To the south, Union Pacific railroad operates the Santa Teresa Intermodal Ramp, a $400 million facility built to handle 225,000 intermodal containers a year — many of which contain the goods New Mexicans find on store shelves. The terminal generates $500 million in economic activity, 600 permanent jobs and a wave of businesses locating in the area for quick access.

“Private rail investment was a critical and vital selling point for many businesses,” says Jon Barela, the former economic development secretary of New Mexico. “It signaled to the world that Santa Teresa was a strategic place to do business with the potential to be a vital part of the border and cross-border trade.”

Indeed, freight railroads foster commerce across the New Mexico economy, enabling businesses to safely and efficiently move goods. Railroads provide public benefits in the process: They take trucks off crumbling and financially constrained highways and reduce carbon emissions through inherently efficient operations. While the railroads account for 40 percent or more of U.S. long-distance freight volume, they are responsible for just 0.6 percent of total U.S. greenhouse gas emissions.

Yet the ability for railroads to meet future freight demand depends upon the continuation of a balanced federal regulatory system enacted on bipartisan grounds 40 years ago last year. In 1980, President Jimmy Carter signed the Staggers Rail Act into law — a seminal piece of public policy that allowed for greater industry autonomy while also instilling a safety net for customers who need one.

In doing so, Congress and Carter largely removed the government from setting rates between railroads and customers. The law to this day, overseen by the U.S. Surface Transportation Board, protects railroad customers against unreasonable railroad actions while allowing railroads and their customers to largely work together without undue government interference.

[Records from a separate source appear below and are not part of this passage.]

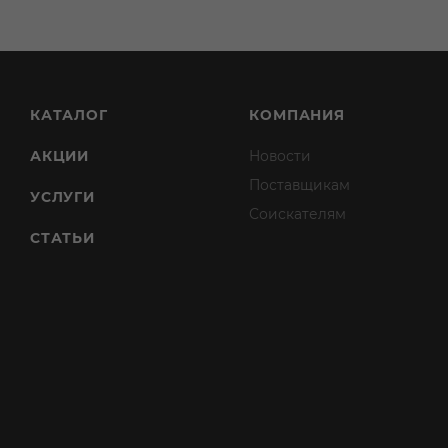
КАТАЛОГ
КОМПАНИЯ
АКЦИИ
Новости
Поставщикам
УСЛУГИ
Соискателям
СТАТЬИ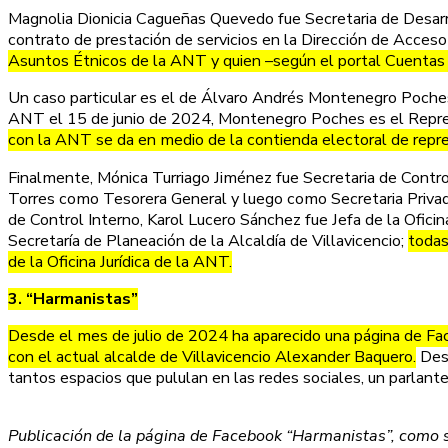
Magnolia Dionicia Cagueñas Quevedo fue Secretaria de Desarro
contrato de prestación de servicios en la Dirección de Acceso
Asuntos Étnicos de la ANT y quien –según el portal Cuentas C
Un caso particular es el de Álvaro Andrés Montenegro Poches,
ANT el 15 de junio de 2024, Montenegro Poches es el Represe
con la ANT se da en medio de la contienda electoral de repre
Finalmente, Mónica Turriago Jiménez fue Secretaria de Contro
Torres como Tesorera General y luego como Secretaria Privada 
de Control Interno, Karol Lucero Sánchez fue Jefa de la Ofic
Secretaría de Planeación de la Alcaldía de Villavicencio;
todas
de la Oficina Jurídica de la ANT.
3. “Harmanistas”
Desde el mes de julio de 2024 ha aparecido una página de Fac
con el actual alcalde de Villavicencio Alexander Baquero.
Desd
tantos espacios que pululan en las redes sociales, un parlan
Publicación de la página de Facebook “Harmanistas”, como se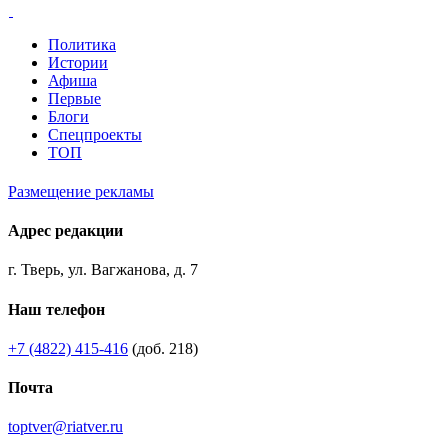
Политика
Истории
Афиша
Первые
Блоги
Спецпроекты
ТОП
Размещение рекламы
Адрес редакции
г. Тверь, ул. Вагжанова, д. 7
Наш телефон
+7 (4822) 415-416
(доб. 218)
Почта
toptver@riatver.ru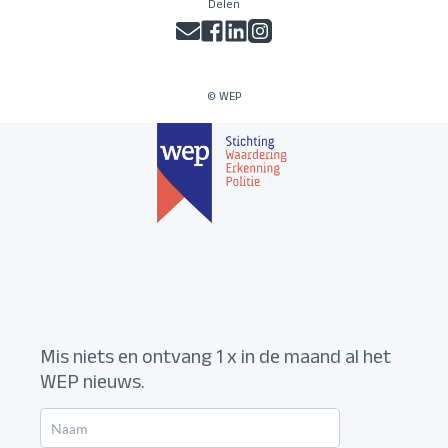
Delen
© WEP
Mis niets en ontvang 1 x in de maand al het
WEP nieuws.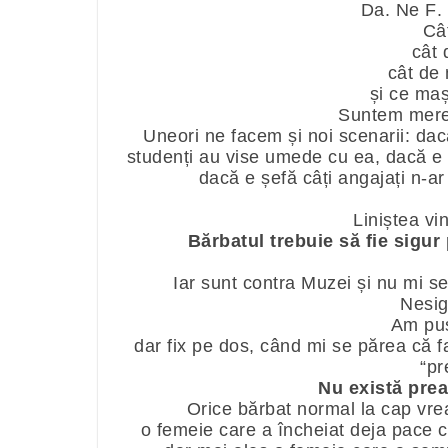
Da. Ne F. 
Câ
cât 
cât de
și ce ma
Suntem mereu
Uneori ne facem și noi scenarii: dac
studenți au vise umede cu ea, dacă e s
dacă e șefă câți angajați n-ar
Liniștea vi
Bărbatul trebuie să fie sigur 
Iar sunt contra Muzei și nu mi s
Nesi
Am pus
dar fix pe dos, când mi se părea că 
“pr
Nu există prea
Orice bărbat normal la cap vrea
o femeie care a încheiat deja pace cu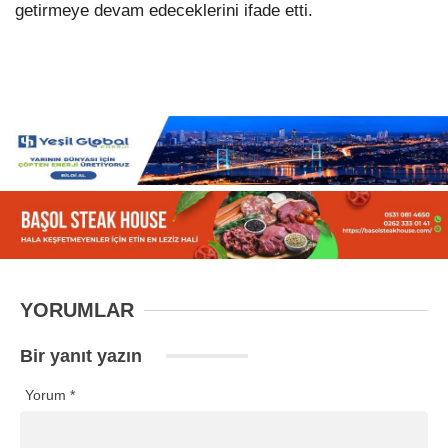
getirmeye devam edeceklerini ifade etti.
YORUMLAR
Bir yanıt yazın
Yorum
*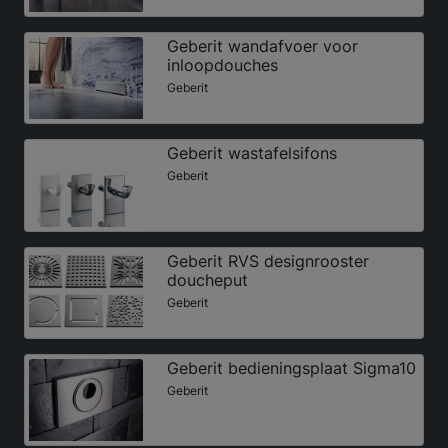
Geberit wandafvoer voor
inloopdouches
Geberit
Geberit wastafelsifons
Geberit
Geberit RVS designrooster
doucheput
Geberit
Geberit bedieningsplaat Sigma10
Geberit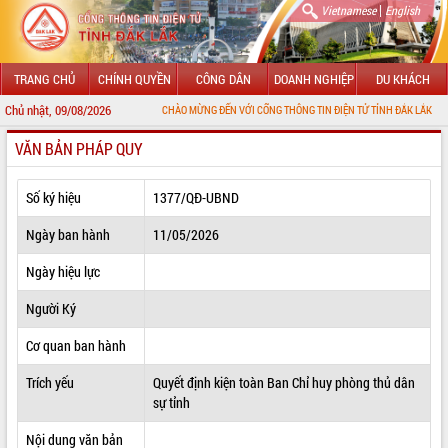
|
Vietnamese
English
TRANG CHỦ
CHÍNH QUYỀN
CÔNG DÂN
DOANH NGHIỆP
DU KHÁCH
Chủ nhật, 09/08/2026
CHÀO MỪNG ĐẾN VỚI CỔNG THÔNG TIN ĐIỆN TỬ TỈNH ĐẮK LẮK
VĂN BẢN PHÁP QUY
GIỚI THIỆU
LÃNH ĐẠO UBND TỈNH
Số ký hiệu
1377/QĐ-UBND
TIN TỨC SỰ KIỆN
Ngày ban hành
11/05/2026
SỞ, BAN, NGÀNH
Ngày hiệu lực
Người Ký
UBND CÁC XÃ, PHƯỜNG
Cơ quan ban hành
THÔNG TIN CHỈ ĐẠO ĐIỀU HÀNH
Trích yếu
Quyết định kiện toàn Ban Chỉ huy phòng thủ dân
HỆ THỐNG VĂN BẢN
sự tỉnh
VĂN BẢN HĐND TỈNH
Nội dung văn bản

Rail deregulation was necessary and the smart choice over the other option of nationalization. Decades of overregulation and treating railroads more like public utilities left them unable to earn the revenue needed to maintain expensive networks.

Carter said at the time: “By stripping away needless and costly regulation in favor of marketplace forces wherever possible, this act will help assure a strong and healthy future for our nation’s railroads. … It will benefit shippers throughout the country by encouraging railroads to improve their equipment and better tailor their service shipper needs.”

That vision is true to this day and remains a critical lesson in bipartisan governance for the members of the New Mexico congressional delegation and the rest of lawmakers.

Since 1980, railroads have invested more than $710 billion in private capital. Additionally, average inflation-adjusted rail rates are 43 percent lower today than in 1981, while the train accident rate is down 30 percent since 2000 alone.

“Forty years since the Staggers Rail Act passed, the country’s freight railroads enjoy strong financial health, well-maintained and modern infrastructure, and optimal service to deliver goods across America,” says Rio Grande Foundation president Paul Gessing.

It is no wonder both Democrats and Republicans support the current system. It allows markets to work where they do but allows government to intervene where it should.

To sustain the freight railroad industry’s role in the New Mexico economy and beyond, public policies should continue to incentivize private investment and a healthy rail sector serving its customers.

Ian Jefferies is president and CEO of the Association of American Railroads.